Whichever lines include the word "fastest", copy them as they appear in the data.

═════ Source data ═════

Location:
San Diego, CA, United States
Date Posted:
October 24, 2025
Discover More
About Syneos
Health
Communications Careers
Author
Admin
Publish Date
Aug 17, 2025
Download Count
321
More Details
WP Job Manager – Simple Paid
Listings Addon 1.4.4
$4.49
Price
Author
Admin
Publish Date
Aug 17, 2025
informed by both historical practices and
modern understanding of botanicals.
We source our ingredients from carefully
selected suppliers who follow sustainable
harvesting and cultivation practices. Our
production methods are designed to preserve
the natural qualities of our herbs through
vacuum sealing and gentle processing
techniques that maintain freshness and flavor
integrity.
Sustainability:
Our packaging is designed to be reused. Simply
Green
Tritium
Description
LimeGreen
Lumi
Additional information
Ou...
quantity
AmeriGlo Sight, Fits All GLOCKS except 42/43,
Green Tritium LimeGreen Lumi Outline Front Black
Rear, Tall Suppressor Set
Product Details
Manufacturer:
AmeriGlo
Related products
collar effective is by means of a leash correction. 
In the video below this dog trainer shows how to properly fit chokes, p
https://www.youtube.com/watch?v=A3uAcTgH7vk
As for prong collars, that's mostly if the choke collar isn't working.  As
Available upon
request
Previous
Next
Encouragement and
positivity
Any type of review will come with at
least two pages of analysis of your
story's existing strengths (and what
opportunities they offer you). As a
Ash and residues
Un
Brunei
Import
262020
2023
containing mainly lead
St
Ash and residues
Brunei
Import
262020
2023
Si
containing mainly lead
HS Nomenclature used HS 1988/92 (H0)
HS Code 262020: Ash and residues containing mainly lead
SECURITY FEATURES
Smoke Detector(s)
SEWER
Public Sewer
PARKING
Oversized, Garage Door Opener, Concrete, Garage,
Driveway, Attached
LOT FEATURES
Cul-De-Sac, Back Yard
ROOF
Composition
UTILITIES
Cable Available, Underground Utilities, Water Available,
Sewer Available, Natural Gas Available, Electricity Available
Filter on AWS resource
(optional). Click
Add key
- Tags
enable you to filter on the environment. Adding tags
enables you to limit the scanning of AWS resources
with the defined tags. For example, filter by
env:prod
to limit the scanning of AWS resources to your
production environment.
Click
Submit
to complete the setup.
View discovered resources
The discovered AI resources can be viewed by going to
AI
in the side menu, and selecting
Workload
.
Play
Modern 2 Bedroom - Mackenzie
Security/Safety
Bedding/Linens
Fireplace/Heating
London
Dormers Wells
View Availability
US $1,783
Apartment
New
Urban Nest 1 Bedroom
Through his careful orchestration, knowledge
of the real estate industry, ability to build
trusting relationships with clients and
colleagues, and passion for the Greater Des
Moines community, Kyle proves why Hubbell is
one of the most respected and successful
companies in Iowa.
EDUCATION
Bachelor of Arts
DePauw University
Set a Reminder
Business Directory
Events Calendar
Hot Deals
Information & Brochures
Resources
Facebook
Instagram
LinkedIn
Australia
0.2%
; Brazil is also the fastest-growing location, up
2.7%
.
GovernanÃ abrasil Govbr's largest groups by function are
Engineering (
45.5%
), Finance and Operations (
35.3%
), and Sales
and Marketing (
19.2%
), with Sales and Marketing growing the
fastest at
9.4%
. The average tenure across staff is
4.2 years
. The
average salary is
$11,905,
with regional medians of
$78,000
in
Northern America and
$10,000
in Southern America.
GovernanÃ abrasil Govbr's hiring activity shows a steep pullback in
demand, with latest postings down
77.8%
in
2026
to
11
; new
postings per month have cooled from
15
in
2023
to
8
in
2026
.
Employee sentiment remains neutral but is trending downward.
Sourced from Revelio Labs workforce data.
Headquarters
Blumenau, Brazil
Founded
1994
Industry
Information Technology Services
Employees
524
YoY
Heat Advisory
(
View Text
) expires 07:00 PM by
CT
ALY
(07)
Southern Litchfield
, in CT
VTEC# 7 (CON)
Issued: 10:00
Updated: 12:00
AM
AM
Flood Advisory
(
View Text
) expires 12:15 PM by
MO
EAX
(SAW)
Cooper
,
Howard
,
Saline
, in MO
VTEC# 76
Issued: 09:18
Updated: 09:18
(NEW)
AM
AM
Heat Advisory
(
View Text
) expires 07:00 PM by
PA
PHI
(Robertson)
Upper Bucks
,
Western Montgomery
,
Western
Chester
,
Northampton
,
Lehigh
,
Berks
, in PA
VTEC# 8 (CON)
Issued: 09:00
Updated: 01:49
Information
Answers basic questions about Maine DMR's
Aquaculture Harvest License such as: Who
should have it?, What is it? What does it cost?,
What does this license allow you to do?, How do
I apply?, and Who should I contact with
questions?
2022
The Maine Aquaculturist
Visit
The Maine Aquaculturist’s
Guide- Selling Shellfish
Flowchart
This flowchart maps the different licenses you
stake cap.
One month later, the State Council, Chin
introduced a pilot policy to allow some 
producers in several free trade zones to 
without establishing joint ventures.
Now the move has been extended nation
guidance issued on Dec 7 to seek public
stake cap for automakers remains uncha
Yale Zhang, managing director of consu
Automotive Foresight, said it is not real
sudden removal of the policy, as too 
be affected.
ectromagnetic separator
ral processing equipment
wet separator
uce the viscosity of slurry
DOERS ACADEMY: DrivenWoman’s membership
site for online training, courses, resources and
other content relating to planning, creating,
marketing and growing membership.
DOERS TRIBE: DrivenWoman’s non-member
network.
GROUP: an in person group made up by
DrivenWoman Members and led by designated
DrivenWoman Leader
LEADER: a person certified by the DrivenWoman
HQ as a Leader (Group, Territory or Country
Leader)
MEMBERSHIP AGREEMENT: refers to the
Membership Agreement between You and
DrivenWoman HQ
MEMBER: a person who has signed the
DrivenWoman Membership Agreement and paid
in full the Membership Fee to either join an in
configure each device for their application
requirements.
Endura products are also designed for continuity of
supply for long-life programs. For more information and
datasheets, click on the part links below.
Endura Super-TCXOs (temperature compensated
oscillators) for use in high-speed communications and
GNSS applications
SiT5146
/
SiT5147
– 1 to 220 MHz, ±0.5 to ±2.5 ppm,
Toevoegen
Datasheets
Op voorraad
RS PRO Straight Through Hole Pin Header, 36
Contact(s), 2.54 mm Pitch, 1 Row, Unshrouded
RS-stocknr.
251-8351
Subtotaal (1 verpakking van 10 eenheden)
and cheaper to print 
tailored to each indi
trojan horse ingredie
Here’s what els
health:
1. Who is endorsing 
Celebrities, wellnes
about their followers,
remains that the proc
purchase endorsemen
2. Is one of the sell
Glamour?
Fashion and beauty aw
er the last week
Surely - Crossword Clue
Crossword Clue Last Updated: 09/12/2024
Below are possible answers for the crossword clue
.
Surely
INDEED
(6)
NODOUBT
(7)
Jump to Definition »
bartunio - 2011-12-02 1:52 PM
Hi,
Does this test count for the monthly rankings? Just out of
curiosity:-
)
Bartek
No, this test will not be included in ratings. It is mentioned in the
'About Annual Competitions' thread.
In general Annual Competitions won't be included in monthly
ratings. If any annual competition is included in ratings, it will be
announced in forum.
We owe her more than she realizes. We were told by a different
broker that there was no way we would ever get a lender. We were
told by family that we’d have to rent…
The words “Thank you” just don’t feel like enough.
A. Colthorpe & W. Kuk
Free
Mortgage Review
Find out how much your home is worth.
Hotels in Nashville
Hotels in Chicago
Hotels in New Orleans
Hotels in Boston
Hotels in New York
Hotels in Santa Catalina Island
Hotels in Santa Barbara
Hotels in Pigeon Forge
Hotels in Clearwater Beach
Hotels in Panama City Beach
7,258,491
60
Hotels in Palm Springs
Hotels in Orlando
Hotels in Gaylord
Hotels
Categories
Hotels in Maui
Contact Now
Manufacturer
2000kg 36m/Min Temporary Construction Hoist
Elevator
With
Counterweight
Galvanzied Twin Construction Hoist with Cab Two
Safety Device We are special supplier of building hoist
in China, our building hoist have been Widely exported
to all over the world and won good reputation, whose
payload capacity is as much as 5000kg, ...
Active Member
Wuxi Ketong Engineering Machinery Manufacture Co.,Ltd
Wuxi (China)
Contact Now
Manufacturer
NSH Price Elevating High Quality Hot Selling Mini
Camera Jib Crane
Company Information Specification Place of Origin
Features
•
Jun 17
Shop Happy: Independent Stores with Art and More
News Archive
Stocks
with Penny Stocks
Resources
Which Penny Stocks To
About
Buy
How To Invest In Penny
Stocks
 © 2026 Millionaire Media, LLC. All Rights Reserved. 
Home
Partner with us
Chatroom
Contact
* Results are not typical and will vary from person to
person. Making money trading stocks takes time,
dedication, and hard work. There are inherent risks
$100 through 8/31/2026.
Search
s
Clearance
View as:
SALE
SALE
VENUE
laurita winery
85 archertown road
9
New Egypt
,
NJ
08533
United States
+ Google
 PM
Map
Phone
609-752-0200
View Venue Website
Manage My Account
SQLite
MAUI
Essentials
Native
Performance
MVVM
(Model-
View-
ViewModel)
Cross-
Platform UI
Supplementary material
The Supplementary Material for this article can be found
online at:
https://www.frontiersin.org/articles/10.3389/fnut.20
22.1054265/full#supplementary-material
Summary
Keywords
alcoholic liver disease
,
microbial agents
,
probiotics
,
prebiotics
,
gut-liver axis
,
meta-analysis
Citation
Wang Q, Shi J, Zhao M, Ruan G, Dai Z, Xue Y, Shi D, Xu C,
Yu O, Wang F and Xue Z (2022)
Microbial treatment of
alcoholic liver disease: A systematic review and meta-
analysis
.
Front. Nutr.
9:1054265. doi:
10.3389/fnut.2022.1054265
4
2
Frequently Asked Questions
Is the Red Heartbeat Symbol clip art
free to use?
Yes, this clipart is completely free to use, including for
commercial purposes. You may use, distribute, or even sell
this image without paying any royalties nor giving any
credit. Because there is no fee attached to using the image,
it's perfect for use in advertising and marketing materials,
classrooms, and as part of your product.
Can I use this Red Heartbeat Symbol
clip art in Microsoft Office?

═════

=== Output of the task ===
; Brazil is also the fastest-growing location, up
fastest at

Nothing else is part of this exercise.